• [Source material]
________________________

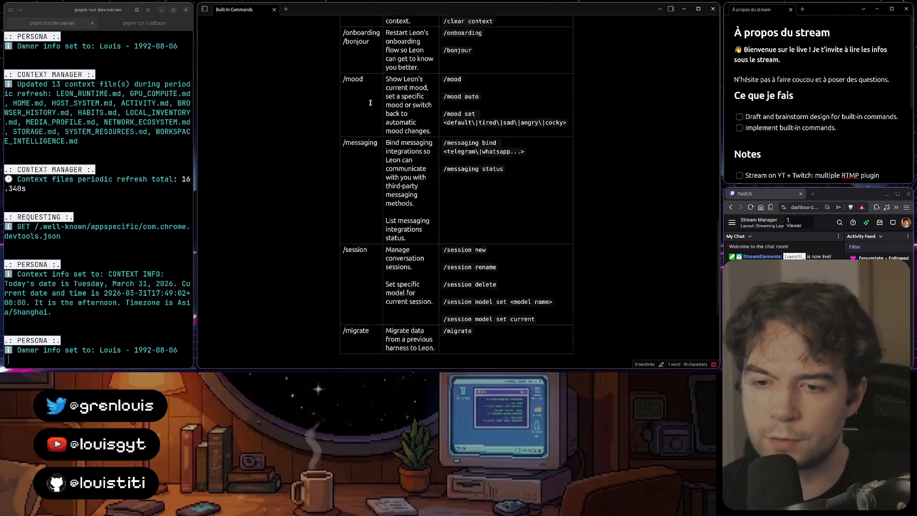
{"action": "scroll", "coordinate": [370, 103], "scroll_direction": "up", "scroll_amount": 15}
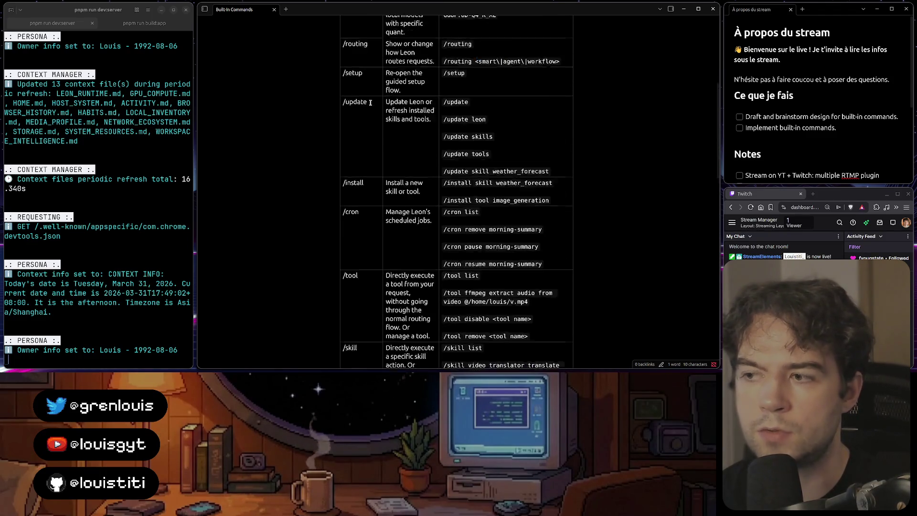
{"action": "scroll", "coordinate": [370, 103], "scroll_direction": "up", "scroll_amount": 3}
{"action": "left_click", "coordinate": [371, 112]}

________________________

• [Exercise requirements] Reproduce the listing exactly, minus its pictures.

• [Response to this task]
{"action": "scroll", "coordinate": [370, 103], "scroll_direction": "up", "scroll_amount": 15}
{"action": "scroll", "coordinate": [370, 103], "scroll_direction": "up", "scroll_amount": 3}
{"action": "left_click", "coordinate": [371, 112]}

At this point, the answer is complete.